Thanya Iyer is both a person and a band. The artist bio on her website jumps back and forth between referring to Iyer the individual and Iyer the group, emphasizing just how interwoven the two are. This duality is made abundantly clear on Iyer’s sophomore record, KIND (Topshelf), which has a singular vision and holistic sound made possible by over a dozen musicians. The record begins with crickets and expands from there into Iyer’s beautifully conceived jazz-folk universe.
Iyer’s voice leads this exploration. It glides and guides the listener through lyrics that often work as both instructions and recitations: “Take it in your hands,” she sings, “make the choice to get better.” The record explores themes of personal and interpersonal healing, with Iyer frequently turning to nature in her search for understanding and acceptance. The compositions reflect this searching quality—the arrangements feel both careful and spontaneous. Horns, synths and strings drop in as counterpoints to Iyer’s voice (“Always, Be Together”), or else build toward noise (“My Mind Keeps Running”). “Let’s make a deal to always be together / even though we don’t belong,” Iyer sings in the last track, while a world of her own creation billows around her, every sound perfect in its place.
Is The Idea Of Us
Toronto art rockers New Fries went from a four-piece to a trio in 2018, upon the departure of synth player Ryan Carley. The group took the transition as an opportunity to rethink their whole structure, with each of the remaining members learning a new instrument or altering their previous setup. Their new album, Is The Idea Of Us (Telephone Explosion), is the captivating result—a record that takes pleasure in playful experimentation and repetition.

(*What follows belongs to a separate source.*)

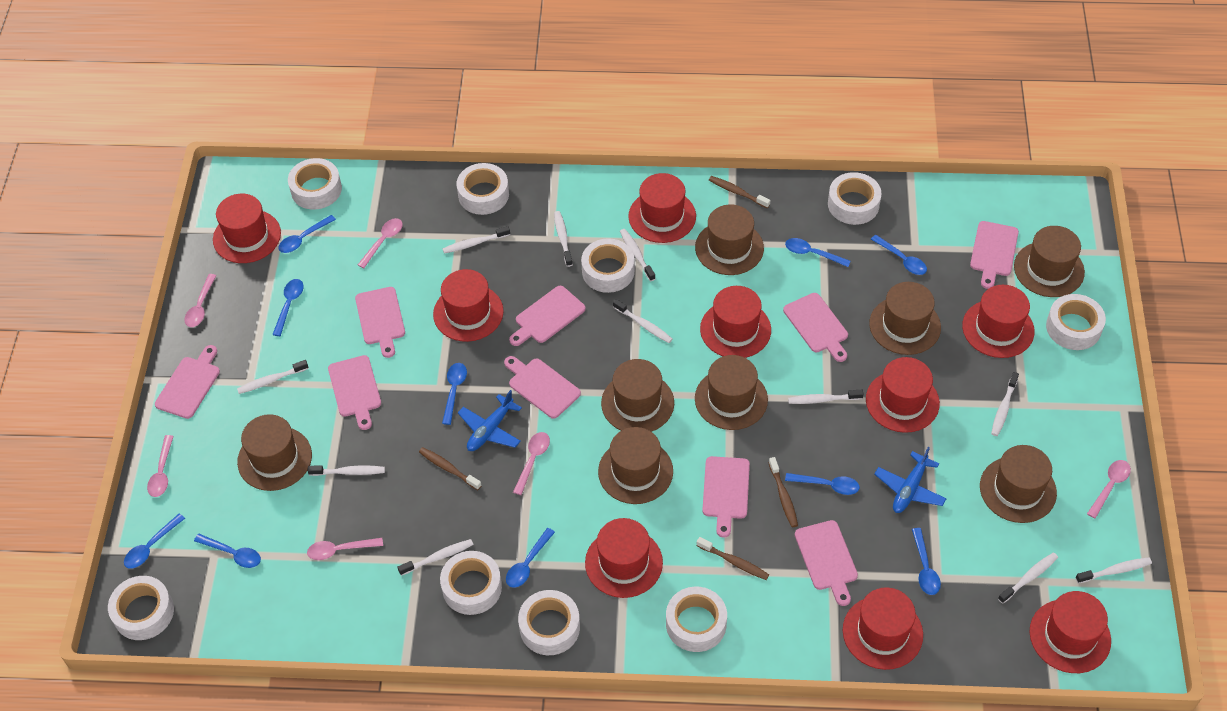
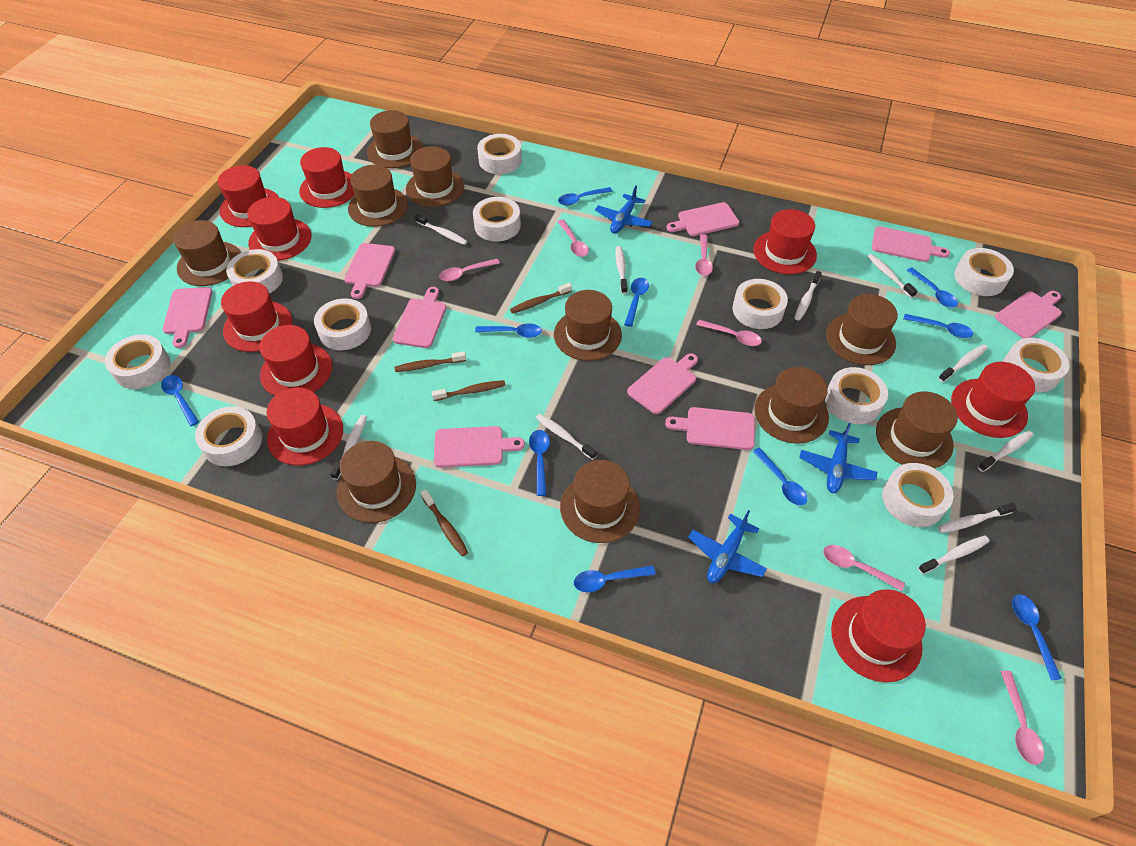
blue plane: 2 -> 3
brown hat: 8 -> 10
white tape: 9 -> 11
white toothbrush: 11 -> 10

The album’s six core tracks often bring together straightforward ideas—a four-on-the-floor drumbeat, a simple bass riff—in unexpected ways, heralded by Anni Spadafora’s cool and cutting vocals. Spadafora’s lyrics feel both abstract and specific, taking inspiration from fabrics and volcanic eruptions. The longer songs appear on the record alongside seven shorter tracks, all titled “genre,” that find the band having fun with samples and drones. This is the kind of idiosyncratic record that defies algorithm-oriented consistency; songs end in the middle of a phrase, parts slip in and out of time. Hopefully someday they’ll get to play it live, but for now you can turn it up in your living room and let New Fries hypnotize.
Bells in the Ruins
On Bells in the Ruins (Prism Tongue), Ora Cogan conjures a dreamy, psychedelic soundscape that circles a rotten core. The Vancouver singer-songwriter sings of devil’s marks and knives in teeth, often addressing an ambiguous figure shadowed in pain and trauma. “You walk like a blade,” she sings on “Skull,” “love and rage on your back.” The focal point here is Cogan’s ethereal voice, which paints gothic portraits, but her band is essential to the project as well, shading in her vocal landscapes. Some songs lean into alt-folk tendencies; the slide guitar on album opener “Sleeping” sounds straight out of a Mazzy Star song (for whom Cogan once opened). Others, like “Skull” and “Kills,” are more frenetic and could almost be guitar-pop tracks, if not for Cogan’s celestial vocalizations. It would be nice to hear her lyrics more clearly, especially since they gesture to such evocative images. Mostly, though, the words are a home for the sound: arresting and immersive, Bells in the Ruins feels like a dark cloud looming, never fully breaking into lightning and thunder, hovering on the edge of the storm.